In a few moments we will wash one another’s feet in a tangible sign of the mandatum. And whether you choose to participate or simply observe, the message is the same: we serve one another as Christ himself serves us; we love one another as Christ himself loves us. The foot washing is Jesus’ gift to his disciples just as the giving of his life will be a gift to the entire world. Unless we allow Jesus to serve us and we reciprocate by following him fully, we will never move beyond more than a shallow relationship with him. 

Relationship with God is a balance between serving Christ and allowing yourself to be served by him. Hopefully it’s a creative tension. But many of us are a lot better at serving others than allowing others to serve us. We don’t like being dependent upon others; we don’t like feeling needy; we’d much rather metaphorically wash someone else’s feet than have our own washed.
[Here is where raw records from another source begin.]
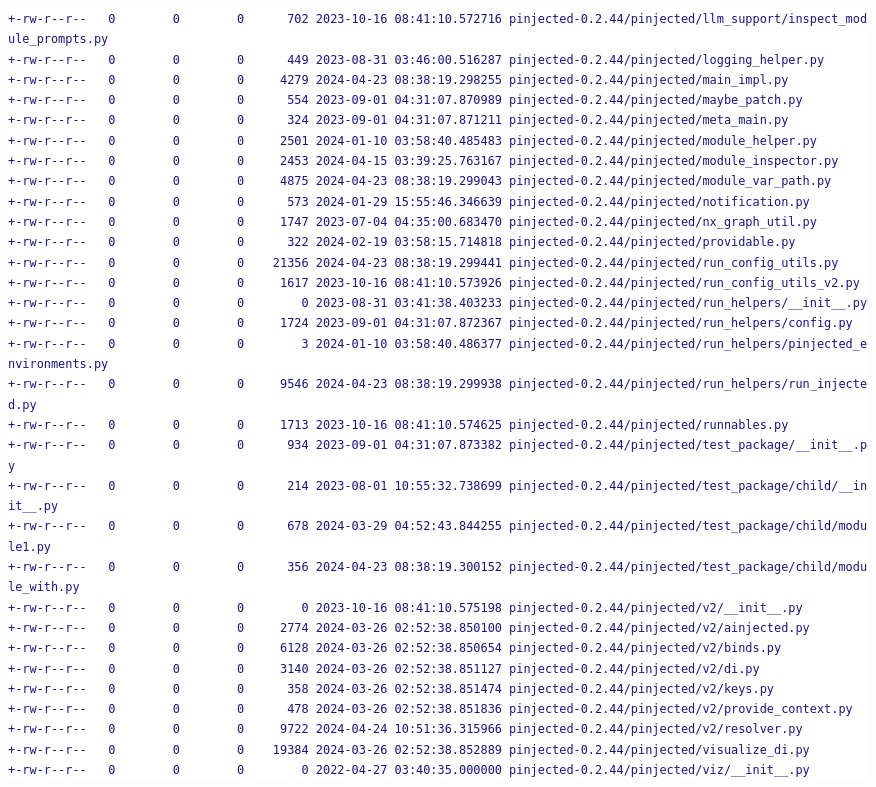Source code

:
 ```diff
+-rw-r--r--   0        0        0      702 2023-10-16 08:41:10.572716 pinjected-0.2.44/pinjected/llm_support/inspect_module_prompts.py
+-rw-r--r--   0        0        0      449 2023-08-31 03:46:00.516287 pinjected-0.2.44/pinjected/logging_helper.py
+-rw-r--r--   0        0        0     4279 2024-04-23 08:38:19.298255 pinjected-0.2.44/pinjected/main_impl.py
+-rw-r--r--   0        0        0      554 2023-09-01 04:31:07.870989 pinjected-0.2.44/pinjected/maybe_patch.py
+-rw-r--r--   0        0        0      324 2023-09-01 04:31:07.871211 pinjected-0.2.44/pinjected/meta_main.py
+-rw-r--r--   0        0        0     2501 2024-01-10 03:58:40.485483 pinjected-0.2.44/pinjected/module_helper.py
+-rw-r--r--   0        0        0     2453 2024-04-15 03:39:25.763167 pinjected-0.2.44/pinjected/module_inspector.py
+-rw-r--r--   0        0        0     4875 2024-04-23 08:38:19.299043 pinjected-0.2.44/pinjected/module_var_path.py
+-rw-r--r--   0        0        0      573 2024-01-29 15:55:46.346639 pinjected-0.2.44/pinjected/notification.py
+-rw-r--r--   0        0        0     1747 2023-07-04 04:35:00.683470 pinjected-0.2.44/pinjected/nx_graph_util.py
+-rw-r--r--   0        0        0      322 2024-02-19 03:58:15.714818 pinjected-0.2.44/pinjected/providable.py
+-rw-r--r--   0        0        0    21356 2024-04-23 08:38:19.299441 pinjected-0.2.44/pinjected/run_config_utils.py
+-rw-r--r--   0        0        0     1617 2023-10-16 08:41:10.573926 pinjected-0.2.44/pinjected/run_config_utils_v2.py
+-rw-r--r--   0        0        0        0 2023-08-31 03:41:38.403233 pinjected-0.2.44/pinjected/run_helpers/__init__.py
+-rw-r--r--   0        0        0     1724 2023-09-01 04:31:07.872367 pinjected-0.2.44/pinjected/run_helpers/config.py
+-rw-r--r--   0        0        0        3 2024-01-10 03:58:40.486377 pinjected-0.2.44/pinjected/run_helpers/pinjected_environments.py
+-rw-r--r--   0        0        0     9546 2024-04-23 08:38:19.299938 pinjected-0.2.44/pinjected/run_helpers/run_injected.py
+-rw-r--r--   0        0        0     1713 2023-10-16 08:41:10.574625 pinjected-0.2.44/pinjected/runnables.py
+-rw-r--r--   0        0        0      934 2023-09-01 04:31:07.873382 pinjected-0.2.44/pinjected/test_package/__init__.py
+-rw-r--r--   0        0        0      214 2023-08-01 10:55:32.738699 pinjected-0.2.44/pinjected/test_package/child/__init__.py
+-rw-r--r--   0        0        0      678 2024-03-29 04:52:43.844255 pinjected-0.2.44/pinjected/test_package/child/module1.py
+-rw-r--r--   0        0        0      356 2024-04-23 08:38:19.300152 pinjected-0.2.44/pinjected/test_package/child/module_with.py
+-rw-r--r--   0        0        0        0 2023-10-16 08:41:10.575198 pinjected-0.2.44/pinjected/v2/__init__.py
+-rw-r--r--   0        0        0     2774 2024-03-26 02:52:38.850100 pinjected-0.2.44/pinjected/v2/ainjected.py
+-rw-r--r--   0        0        0     6128 2024-03-26 02:52:38.850654 pinjected-0.2.44/pinjected/v2/binds.py
+-rw-r--r--   0        0        0     3140 2024-03-26 02:52:38.851127 pinjected-0.2.44/pinjected/v2/di.py
+-rw-r--r--   0        0        0      358 2024-03-26 02:52:38.851474 pinjected-0.2.44/pinjected/v2/keys.py
+-rw-r--r--   0        0        0      478 2024-03-26 02:52:38.851836 pinjected-0.2.44/pinjected/v2/provide_context.py
+-rw-r--r--   0        0        0     9722 2024-04-24 10:51:36.315966 pinjected-0.2.44/pinjected/v2/resolver.py
+-rw-r--r--   0        0        0    19384 2024-03-26 02:52:38.852889 pinjected-0.2.44/pinjected/visualize_di.py
+-rw-r--r--   0        0        0        0 2022-04-27 03:40:35.000000 pinjected-0.2.44/pinjected/viz/__init__.py
```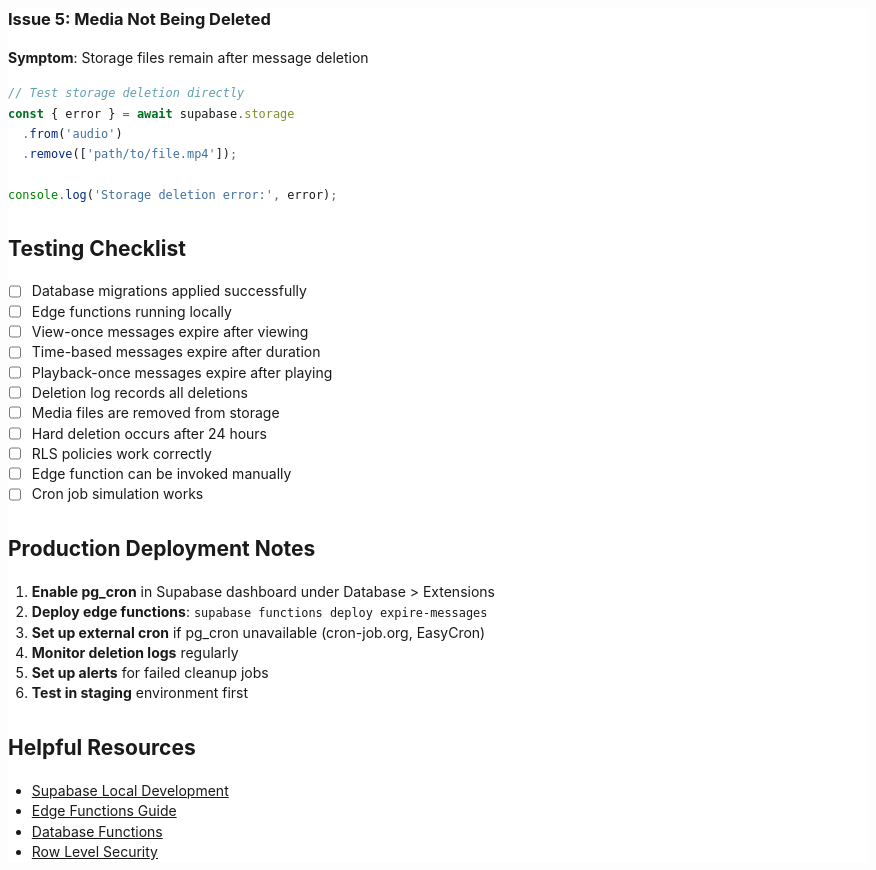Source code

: ### Issue 5: Media Not Being Deleted
**Symptom**: Storage files remain after message deletion
```javascript
// Test storage deletion directly
const { error } = await supabase.storage
  .from('audio')
  .remove(['path/to/file.mp4']);

console.log('Storage deletion error:', error);
```

## Testing Checklist

- [ ] Database migrations applied successfully
- [ ] Edge functions running locally
- [ ] View-once messages expire after viewing
- [ ] Time-based messages expire after duration
- [ ] Playback-once messages expire after playing
- [ ] Deletion log records all deletions
- [ ] Media files are removed from storage
- [ ] Hard deletion occurs after 24 hours
- [ ] RLS policies work correctly
- [ ] Edge function can be invoked manually
- [ ] Cron job simulation works

## Production Deployment Notes

1. **Enable pg_cron** in Supabase dashboard under Database > Extensions
2. **Deploy edge functions**: `supabase functions deploy expire-messages`
3. **Set up external cron** if pg_cron unavailable (cron-job.org, EasyCron)
4. **Monitor deletion logs** regularly
5. **Set up alerts** for failed cleanup jobs
6. **Test in staging** environment first

## Helpful Resources

- [Supabase Local Development](https://supabase.com/docs/guides/cli/local-development)
- [Edge Functions Guide](https://supabase.com/docs/guides/functions)
- [Database Functions](https://supabase.com/docs/guides/database/functions)
- [Row Level Security](https://supabase.com/docs/guides/auth/row-level-security)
So perhaps a spiritual goal for you should be to allow Christ’s hospitality into your heart and soul and marrow. Try saying to him, right along with Peter, “Lord, not my feet only but also my hands and my head!”

At the town pool, my excuses eventually run out. Maybe it’s my own pride; maybe it’s the boys’ constant nagging to get in the water and play. But eventually I just jump in and immerse myself in the watery depths and, after a few moments, the cold water shock to the system subsides. I realize it’s not so bad after all and I wonder what took me so long. It’s the same way with total immersion in the spiritual life. And that’s what Holy Week really is for those with the courage and commitment to experience the fullness of the journey. Total immersion leads to total transformation. Come on in; the water’s fine.